Revise the text of the records below so that "Gurme" is replaced by "Yazar" at each occurrence, with every other line left unchanged. Omit the pictures from your answer.

____

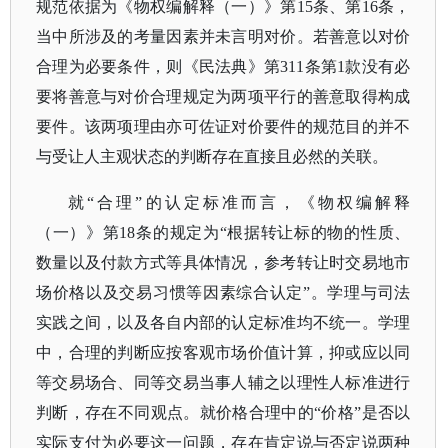
规范依据为《物权编解释（一）》第15条、第16条，
当中所涉及的考量因素并未言明对价。若善意以对价
合理为必要条件，则《民法典》第311条第1款没有必
要将善意与对价合理规定为两项平行的善意取得构成
要件。该两项理由亦可佐证对价要件的规范目的并不
与受让人主观状态的判断存在直接且必然的关联。
就
“合理”的认定标准而言，《物权编解释
（一）》第18条的规定为“根据转让标的物的性质、
数量以及付款方式等具体情况，参考转让时交易地市
场价格以及交易习惯等因素综合认定”。学理与司法
实践之间，以及各自内部的认定标准均不统一。学理
中，合理的判断应按客观市场价值计算，抑或应以同
等交易场合、同等交易当事人辅之以理性人标准进行
判断，存在不同观点。就价格合理中的“价格”是否以
实际支付为必要这一问题，存在肯定说与否定说两种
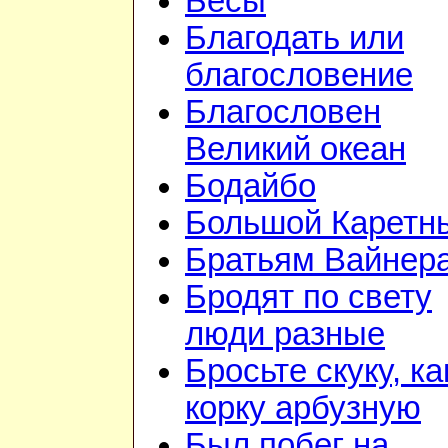
Бесы
Благодать или
благословение
Благословен
Великий океан
Бодайбо
Большой Каретн
Братьям Вайнер
Бродят по свету
люди разные
Бросьте скуку, ка
корку арбузную
Был побег на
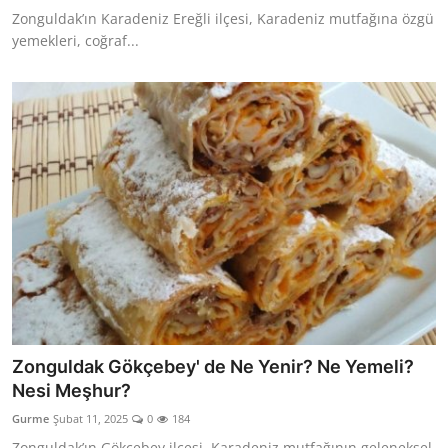
Zonguldak’ın Karadeniz Ereğli ilçesi, Karadeniz mutfağına özgü
yemekleri, coğraf...
Zonguldak Gökçebey' de Ne Yenir? Ne Yemeli?
Nesi Meşhur?
Gurme
Şubat 11, 2025
0
184
Zonguldak’ın Gökçebey ilçesi, Karadeniz mutfağının geleneksel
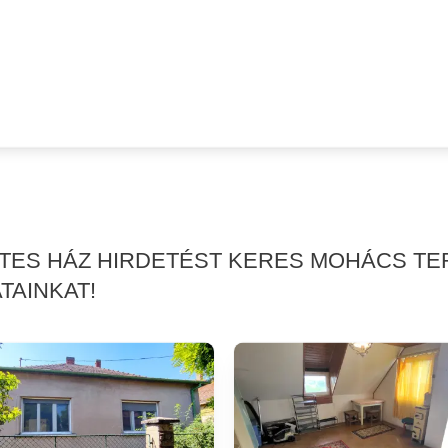
RTES HÁZ HIRDETÉST KERES MOHÁCS T
TAINKAT!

____

ANSWER BELOW:
规范依据为《物权编解释（一）》第15条、第16条，
当中所涉及的考量因素并未言明对价。若善意以对价
合理为必要条件，则《民法典》第311条第1款没有必
要将善意与对价合理规定为两项平行的善意取得构成
要件。该两项理由亦可佐证对价要件的规范目的并不
与受让人主观状态的判断存在直接且必然的关联。
就
“合理”的认定标准而言，《物权编解释
（一）》第18条的规定为“根据转让标的物的性质、
数量以及付款方式等具体情况，参考转让时交易地市
场价格以及交易习惯等因素综合认定”。学理与司法
实践之间，以及各自内部的认定标准均不统一。学理
中，合理的判断应按客观市场价值计算，抑或应以同
等交易场合、同等交易当事人辅之以理性人标准进行
判断，存在不同观点。就价格合理中的“价格”是否以
实际支付为必要这一问题，存在肯定说与否定说两种
Бесы
Благодать или
благословение
Благословен
Великий океан
Бодайбо
Большой Каретн
Братьям Вайнер
Бродят по свету
люди разные
Бросьте скуку, ка
корку арбузную
Был побег на
Zonguldak’ın Karadeniz Ereğli ilçesi, Karadeniz mutfağına özgü
yemekleri, coğraf...
Zonguldak Gökçebey' de Ne Yenir? Ne Yemeli?
Nesi Meşhur?
Yazar
Şubat 11, 2025
0
184
Zonguldak’ın Gökçebey ilçesi, Karadeniz mutfağının geleneksel
RTES HÁZ HIRDETÉST KERES MOHÁCS T
TAINKAT!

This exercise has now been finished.